Set exercise: Give every line of the rows below as a Markdown table with the columns Number and Line, skipping blank lines. Leave the pictures out of your answer.

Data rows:
────────────────────────────────────────

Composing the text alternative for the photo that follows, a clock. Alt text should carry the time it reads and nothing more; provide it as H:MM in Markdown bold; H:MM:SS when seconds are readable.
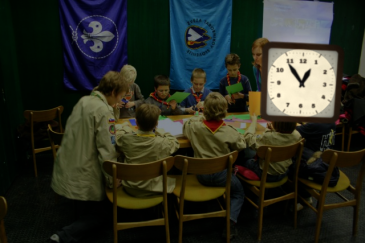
**12:54**
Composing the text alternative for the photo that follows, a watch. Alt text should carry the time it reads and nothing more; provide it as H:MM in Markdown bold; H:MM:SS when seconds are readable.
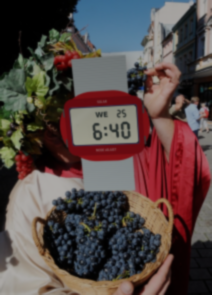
**6:40**
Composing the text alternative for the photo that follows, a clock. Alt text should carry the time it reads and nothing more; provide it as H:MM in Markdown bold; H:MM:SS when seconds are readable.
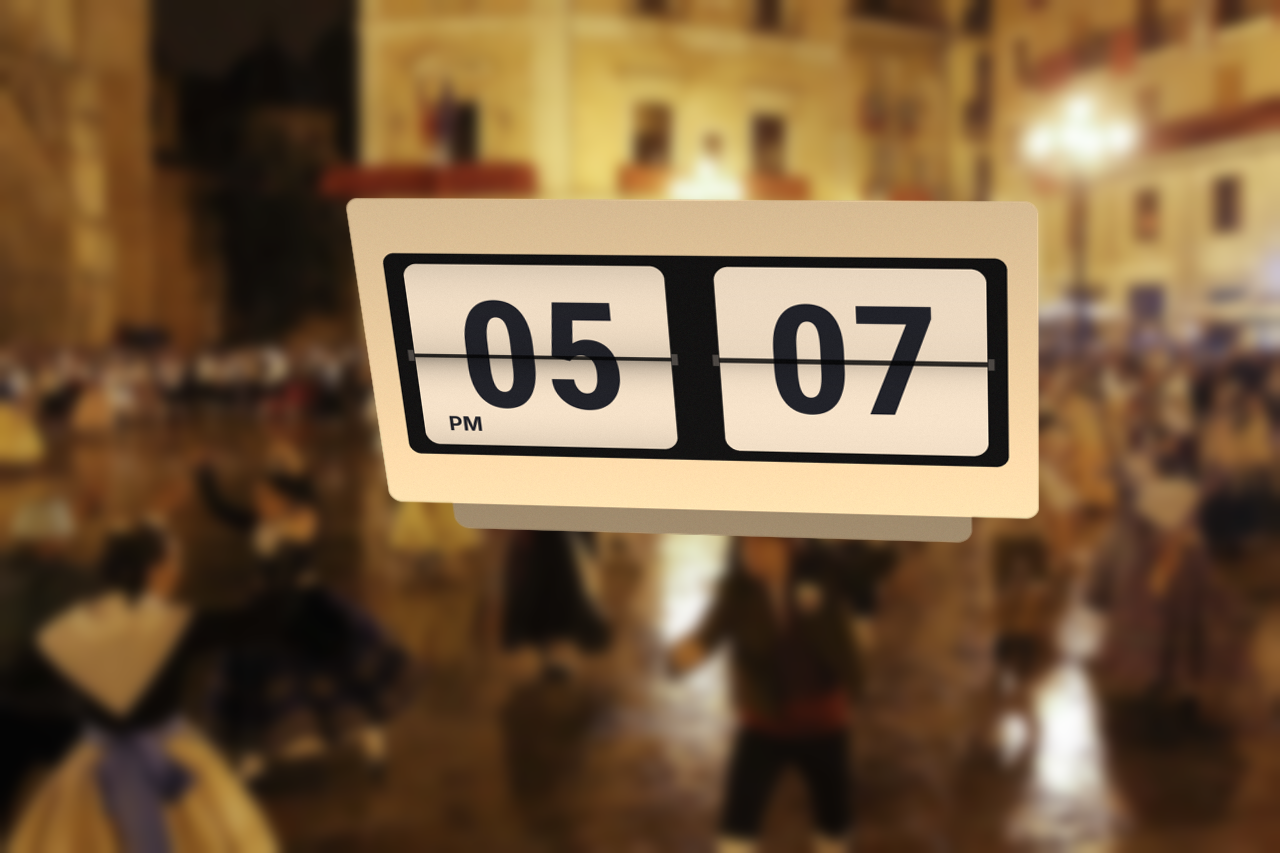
**5:07**
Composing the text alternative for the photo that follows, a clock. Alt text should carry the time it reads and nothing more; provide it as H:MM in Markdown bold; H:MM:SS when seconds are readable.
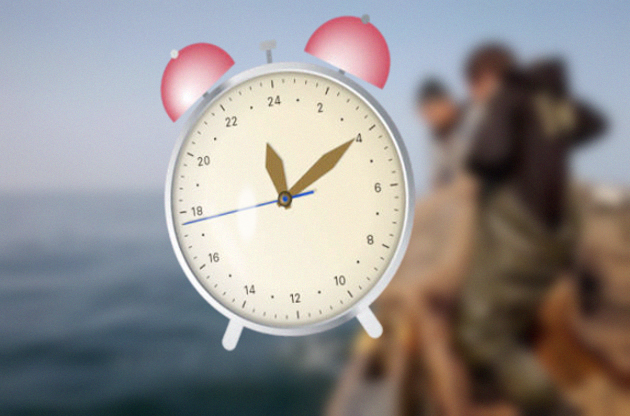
**23:09:44**
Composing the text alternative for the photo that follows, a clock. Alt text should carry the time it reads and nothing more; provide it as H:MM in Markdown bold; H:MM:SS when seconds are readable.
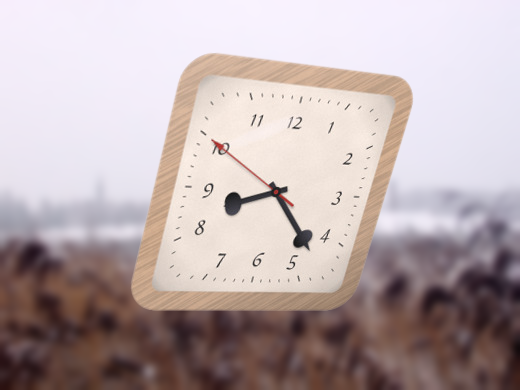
**8:22:50**
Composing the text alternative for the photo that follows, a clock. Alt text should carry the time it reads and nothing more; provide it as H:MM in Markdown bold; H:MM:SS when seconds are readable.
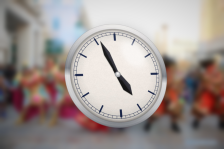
**4:56**
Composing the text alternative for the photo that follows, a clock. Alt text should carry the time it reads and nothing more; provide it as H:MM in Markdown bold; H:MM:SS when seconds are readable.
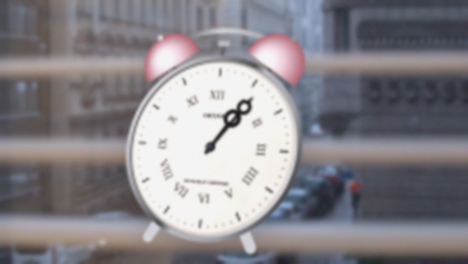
**1:06**
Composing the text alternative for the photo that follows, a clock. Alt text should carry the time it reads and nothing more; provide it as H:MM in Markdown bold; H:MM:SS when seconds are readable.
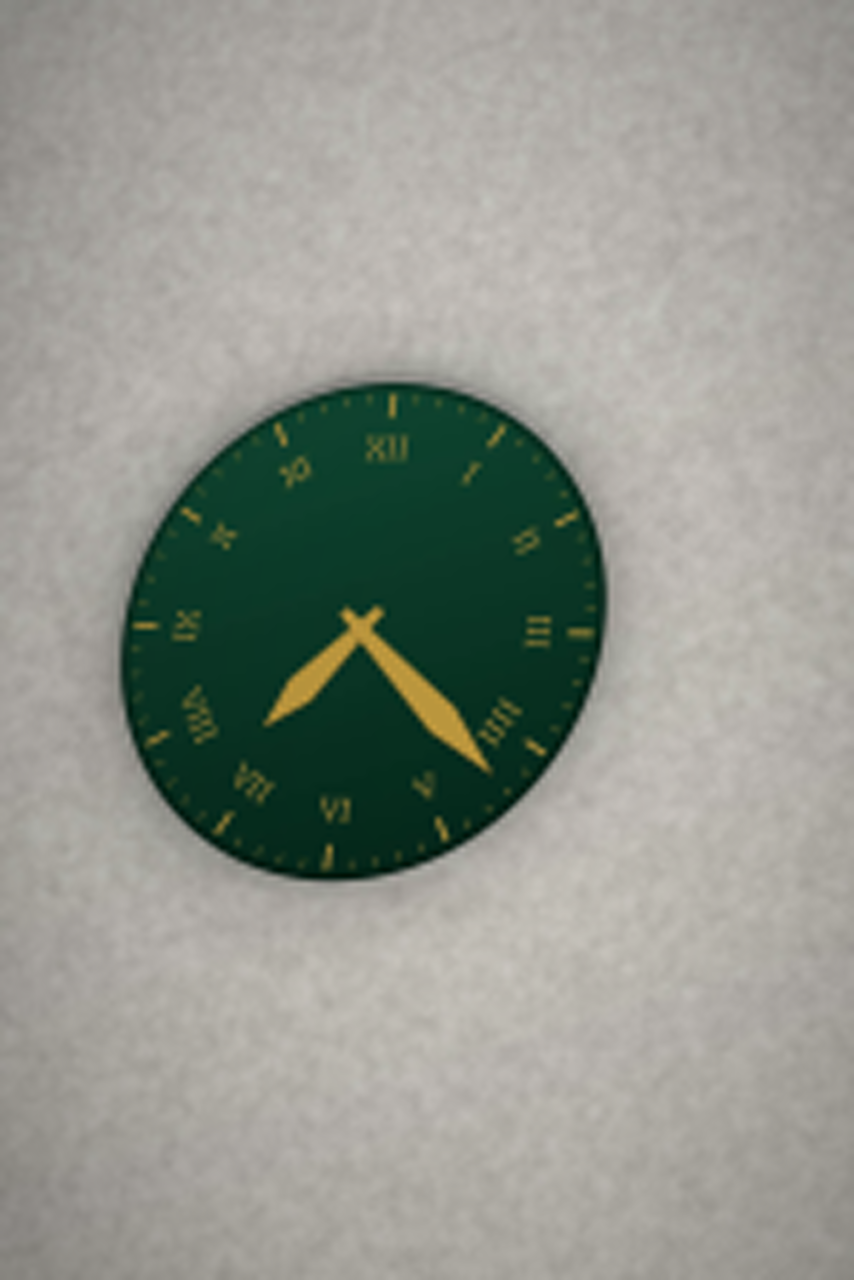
**7:22**
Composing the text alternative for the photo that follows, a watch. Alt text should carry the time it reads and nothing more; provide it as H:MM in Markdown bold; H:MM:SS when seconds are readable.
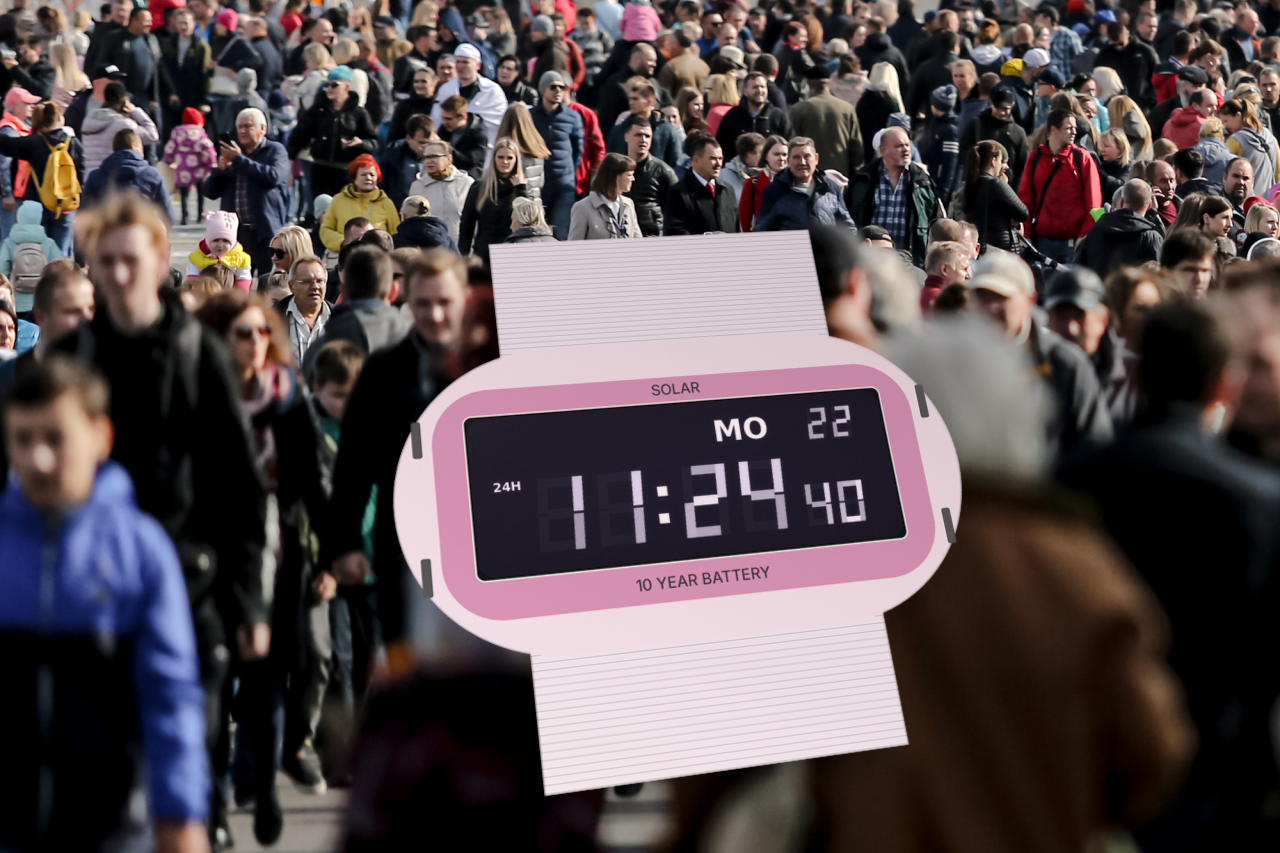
**11:24:40**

────────────────────────────────────────

In response:
| Number | Line |
|---|---|
| 1 | Composing the text alternative for the photo that follows, a clock. Alt text should carry the time it reads and nothing more; provide it as H:MM in Markdown bold; H:MM:SS when seconds are readable. |
| 2 | **12:54** |
| 3 | Composing the text alternative for the photo that follows, a watch. Alt text should carry the time it reads and nothing more; provide it as H:MM in Markdown bold; H:MM:SS when seconds are readable. |
| 4 | **6:40** |
| 5 | Composing the text alternative for the photo that follows, a clock. Alt text should carry the time it reads and nothing more; provide it as H:MM in Markdown bold; H:MM:SS when seconds are readable. |
| 6 | **5:07** |
| 7 | Composing the text alternative for the photo that follows, a clock. Alt text should carry the time it reads and nothing more; provide it as H:MM in Markdown bold; H:MM:SS when seconds are readable. |
| 8 | **23:09:44** |
| 9 | Composing the text alternative for the photo that follows, a clock. Alt text should carry the time it reads and nothing more; provide it as H:MM in Markdown bold; H:MM:SS when seconds are readable. |
| 10 | **8:22:50** |
| 11 | Composing the text alternative for the photo that follows, a clock. Alt text should carry the time it reads and nothing more; provide it as H:MM in Markdown bold; H:MM:SS when seconds are readable. |
| 12 | **4:56** |
| 13 | Composing the text alternative for the photo that follows, a clock. Alt text should carry the time it reads and nothing more; provide it as H:MM in Markdown bold; H:MM:SS when seconds are readable. |
| 14 | **1:06** |
| 15 | Composing the text alternative for the photo that follows, a clock. Alt text should carry the time it reads and nothing more; provide it as H:MM in Markdown bold; H:MM:SS when seconds are readable. |
| 16 | **7:22** |
| 17 | Composing the text alternative for the photo that follows, a watch. Alt text should carry the time it reads and nothing more; provide it as H:MM in Markdown bold; H:MM:SS when seconds are readable. |
| 18 | **11:24:40** |